In my home town of Memphis, TN there are multiple martial arts training facilities that offer youth classes. One of the more prominent gyms in the area offering a youth program is Memphis Judo & Jiu-Jitsu. The Judo/Jiu-Jitsu program they offer is for ages 5-12 both male and female. When I spoke with an instructor he described the classes as focused on technique and discipline while serving to keep the kids active and healthy as BJJ is a great exercise. The drills are converted into a game format that helps to keep the kids interested and motivated. The children are paired together by size to keep the activities both fair and safe. Advanced (dangerous) joint locks like Americanas, Heel Hooks, or Omoplatas nor strikes are taught with the kids to prevent injury to their under-developed skeletal structure.  Their site describes the classes as:

The Judo & Jiu-Jitsu student learns: focus, goal setting, goal achieving, dealing with aggression without over reacting, rolls, falls, throws, pins, escapes, positional control, ground grappling and more. Best of all, Judo and Jiu-Jitsu provides an opportunity for fun, fellowship, thinking and exercising–all at the same time!

There are other gyms that don’t institute the strikeless, free-form learning technique that Memphis Judo & Jiu-Jitsu, opting instead for a more direct training method. Gyms such as Mantis Boxing Factory in McAllen, TX, operated by Shifu Israel Flores, takes a graduated approach starting as young as 3 years old.  The 3 -5 year old classes are focused on improving motor skills such as balance and coordination while teaching “age appropriate self-defense”. The class also promotes life skills such as self-discipline, respect, and sharing. In the 6 – 13 classes the students begin to train in “complete self-defense” and  Mantis Boxing or “Ultimate Weapons training”. Next is a video of Shifu Flores presiding over a sparring match between a 7 and 8 year old students.

Even with all the padding and the trainer over watch is this too much? Similarly, is this video from a 2008 Pankration tournament show senseless violence or spirited competition?

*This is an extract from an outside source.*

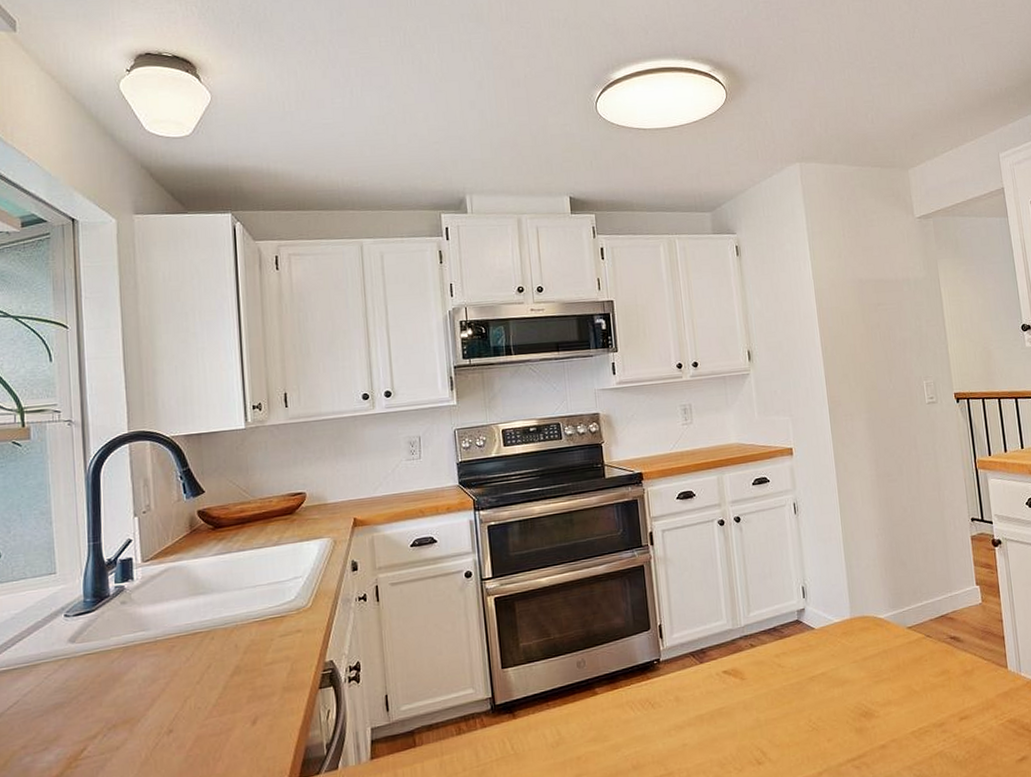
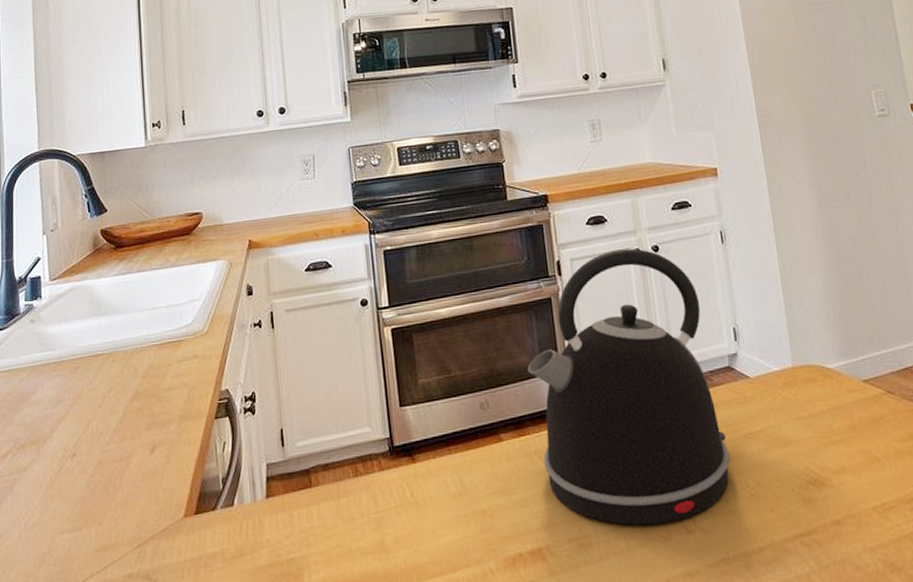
kettle: none [621,519,796,762] -> present [528,248,730,526]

So, again, I ask of you…Where are the lines when our children and MMA  cross? I have provided opinion and shared sources for training. If you are interested please contact your local gym and talk with the instructors. Maybe just sit in on a class and make a judgement for yourself. Maybe these ages are too young. There are high school MMA clubs. Would you allow your children to participate in that?